It’s taken me years to pay attention to the meaning of songs. Typically, the music carries me and as much as the lyrics that accompany the rousing swell of chords and trills and all the other things that make up the sounds in my ears, entrance me, I have forgotten to pay attention.
By chance the other day I came across an old YouTube clip of the comedian Norman Gunston hamming up the famed version of Delilah. The underlying descriptor: family violence, and I realised this song deals with murder.
Our narrator takes a knife to his beloved Delilah and begs her forgiveness after he shoves his knife into her for laughing at him. That is after he confronts her for making love to another man, because ‘he just couldn’t take any more’.
A song like this would not make the airwaves today. It conveys everything we know to be problematic about a person’s inability to handle feelings of jealousy or rage or whatever it is that the character who sings to Delilah just can’t take. As if it’s okay to knife someone out of thwarted love or desire.
A couple walking past our house this morning stopped to ask whether the gargoyle in our front garden is one of Graham Foote’s. It is, I told her, and we talked of the sculptor who has plastered Melbourne with gargoyles far and wide, on roof tops and in gardens.
We bought our gargoyle from Graham Foote when he worked from rooms in a huge and grand Queen Anne style house in Canterbury Road not far from where we live. Foote’s gargoyles graced this old building too.
Things were tight in those days, and we chose to pay for our gargoyles on the drip feed. Every month I visited the office in the Canterbury house with a cheque for $100.00. I paid off the cost, as Foote worked on the gargoyle.
It was a tough time for me then. Between babies, I had developed a breast lump that I feared might be cancer – it was not – and soon suffered a miscarriage.
The gargoyle represented something from my childhood. There were gargoyles on the roof of the building over the road from my school which the nuns must have owned. A Victorian single storey house, they converted its interior into a studio were the art students painted on Saturday mornings.
My elder sister was one such budding artist and one day she came home with a charcoal sketch of a gargoyle and told me about the creature’s origins. How gargoyles sat on roof spires and along the gutters to ward off evil spirits. They were meant to be hideous as a warning to troublemakers. It seems a much gentler way to say ‘stay away’ compared to a knife in the heart such as Delilah copped.
From the bottom of a well, the stars above look huge, or so Haruki Murakami tells us in his Wind Up Bird Chronicles. The notion intrigues me. As though the tunnel of the well becomes a telescope into the night sky and with all other distractions in the landscape eliminated, the person at the bottom of the well gets a clear view of the night sky above.

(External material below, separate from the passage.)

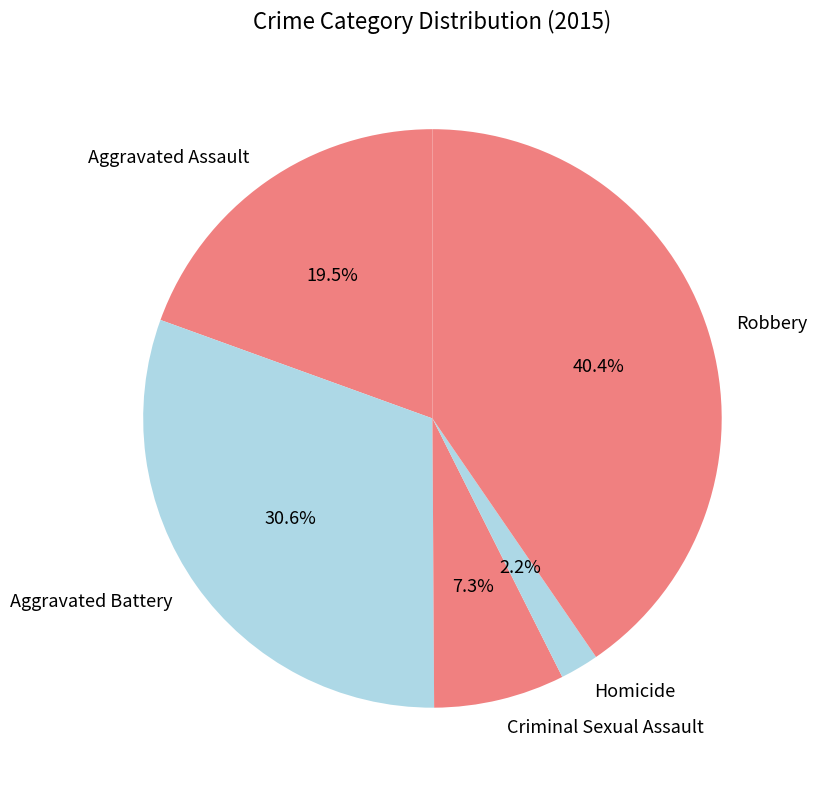

Approximately how many times larger is the value at Aggravated Battery compared to Robbery?

0.8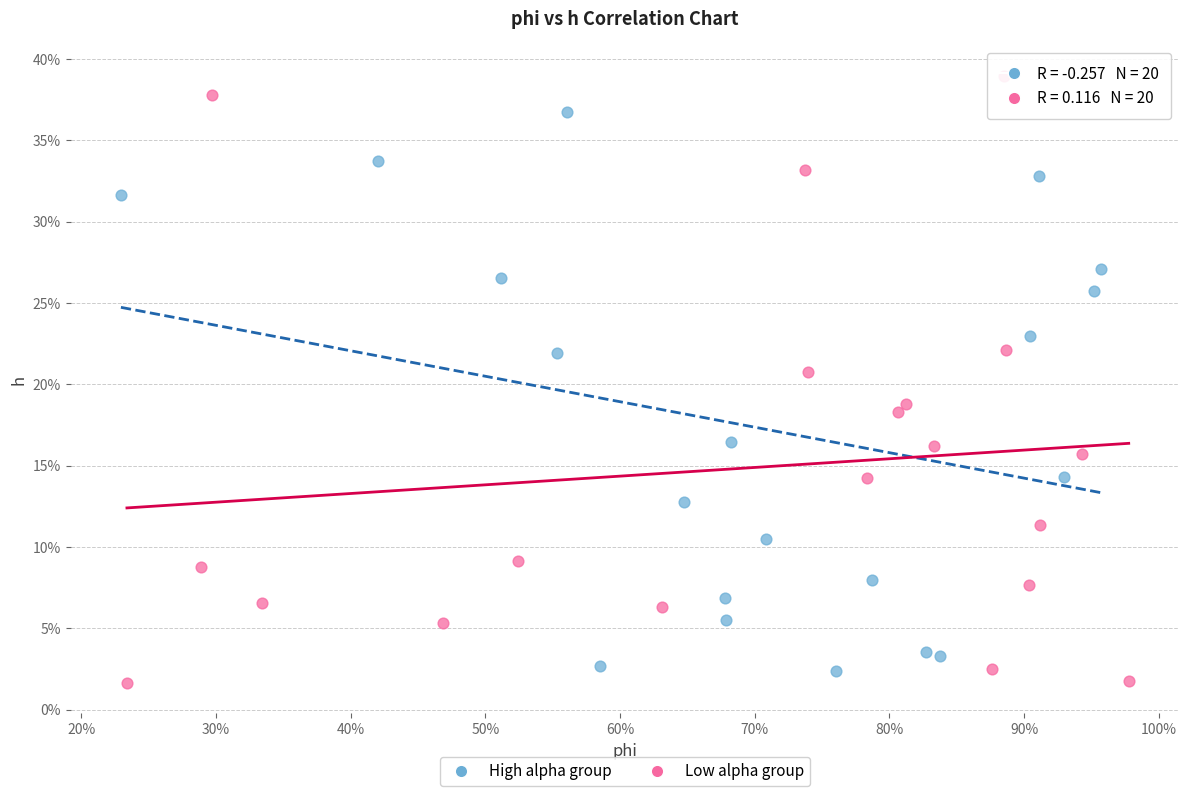

Which series reaches the minimum Y coordinate?

Low alpha group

You can do something similar on a much smaller scale if you cup your hands together to form a cylinder and then look through the space you have created. Whatever you observe seems magnified, purely because it has lost all peripheral elements which might dwarf its size.
Is this why we speak of tunnel vision when people can only see things close-up but in limited quantities, as though they can’t take in the perimeters of their lives and other people’s lives. Like horses in blinkers who are blocked from seeing what lies beyond the road ahead. They stay focussed on the task.
It puts me in mind of the word ‘hoodwink’, the way it derives from the hood falconers once used, and presumably continue to use, to cover their birds’ heads when resting, so that they will not be distracted by the sight of potential prey.
Prey drive, our dog trainer tells us, is a compelling force for a dog and once in prey drive, it’s as if the dog loses all sense of control. The dog does not hear you then, so intent on hunting down their prey.
For a dog it can be as simple as a ball on the other side of a field. That is for a dog who is ball-obsessed. A look in the eye that in itself becomes one of tunnel vision. A stance that says, I must have that ball. Like our narrator in Tom Jones’s Delilah who just can’t take any more.
I spent eight years of my life working on a thesis that explored the nature of life writing and the desire for revenge. A feeling that can so possess a person, they lose their reason. But as I argued in my thesis, the desire for revenge is part of a journey. That is, if we can hold onto the feelings, the sensations of pain and rage and not act on them. If we can sit in our blinkered state nursing our griefs and rage, pain that is typically attached to shame, then we can emerge with a clearer view.
Like a rising star or the moon in full glow, to use someone else’s words borrowed from somewhere. I can’t remember where, so many words cross my field of vision, so many ideas clutter my crowded mind.
Other’s people’s words have long intrigued me. When I was young and read books, I thought that I would never be able to put ideas into words. I borrowed other people’s words almost verbatim, ashamed to put my own thoughts into my own words.
It has taken me years to get beyond this tunnel view that says other people’s words are superior.
Everybody’s words matter but how they’re used makes all the difference.